(Records drawn from a dataset)
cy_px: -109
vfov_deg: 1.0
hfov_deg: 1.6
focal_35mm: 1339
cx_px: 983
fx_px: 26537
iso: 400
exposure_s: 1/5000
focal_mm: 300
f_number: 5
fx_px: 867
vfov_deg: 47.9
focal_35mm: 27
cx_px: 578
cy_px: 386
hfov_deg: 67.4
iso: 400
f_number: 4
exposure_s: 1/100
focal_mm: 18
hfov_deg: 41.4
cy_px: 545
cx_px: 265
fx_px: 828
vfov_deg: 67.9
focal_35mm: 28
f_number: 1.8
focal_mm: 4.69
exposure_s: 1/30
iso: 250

---

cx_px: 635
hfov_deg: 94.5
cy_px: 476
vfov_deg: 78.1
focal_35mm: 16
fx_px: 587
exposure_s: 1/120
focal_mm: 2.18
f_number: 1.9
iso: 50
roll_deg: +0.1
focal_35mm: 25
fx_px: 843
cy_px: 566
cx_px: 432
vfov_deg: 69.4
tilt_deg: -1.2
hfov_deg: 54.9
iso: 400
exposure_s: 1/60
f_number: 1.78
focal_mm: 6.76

...

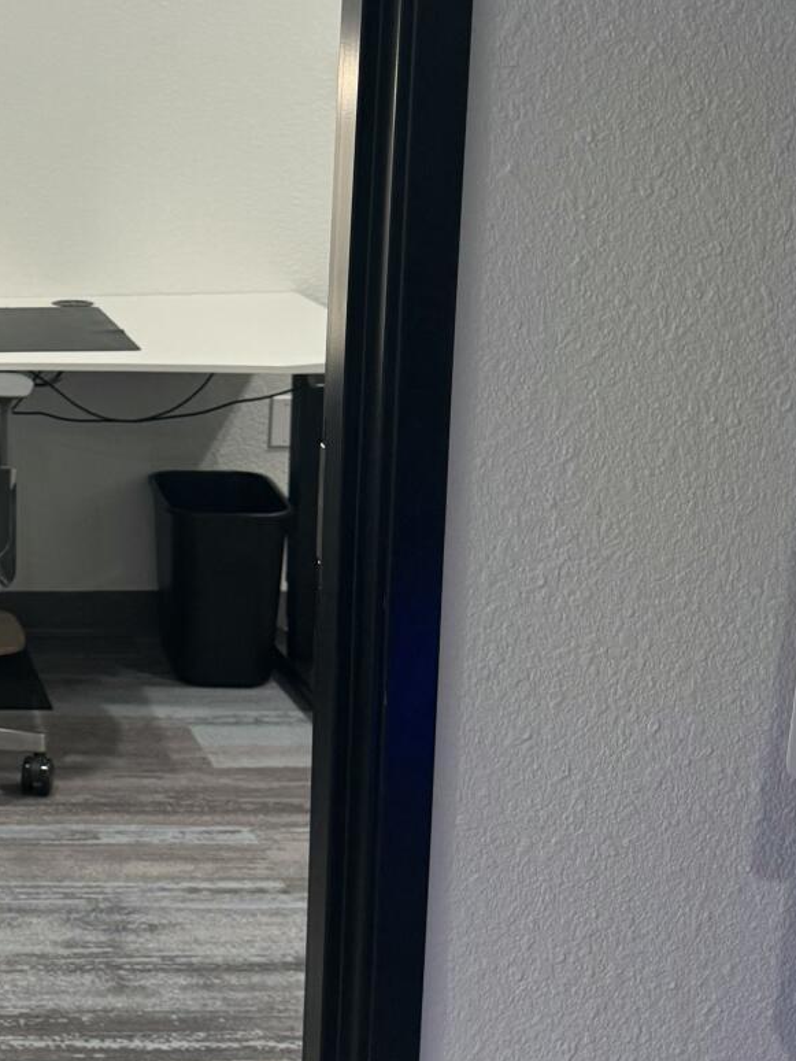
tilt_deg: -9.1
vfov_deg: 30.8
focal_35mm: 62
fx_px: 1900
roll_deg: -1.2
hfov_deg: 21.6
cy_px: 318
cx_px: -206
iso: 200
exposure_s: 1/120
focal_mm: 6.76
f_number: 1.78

> [Exercise details]:
Look back at the entries above. Retype the line with "cy_px: -109", the line with "hfov_deg: 41.4", and all lines in between.

> [Response to this task]:
cy_px: -109
vfov_deg: 1.0
hfov_deg: 1.6
focal_35mm: 1339
cx_px: 983
fx_px: 26537
iso: 400
exposure_s: 1/5000
focal_mm: 300
f_number: 5
fx_px: 867
vfov_deg: 47.9
focal_35mm: 27
cx_px: 578
cy_px: 386
hfov_deg: 67.4
iso: 400
f_number: 4
exposure_s: 1/100
focal_mm: 18
hfov_deg: 41.4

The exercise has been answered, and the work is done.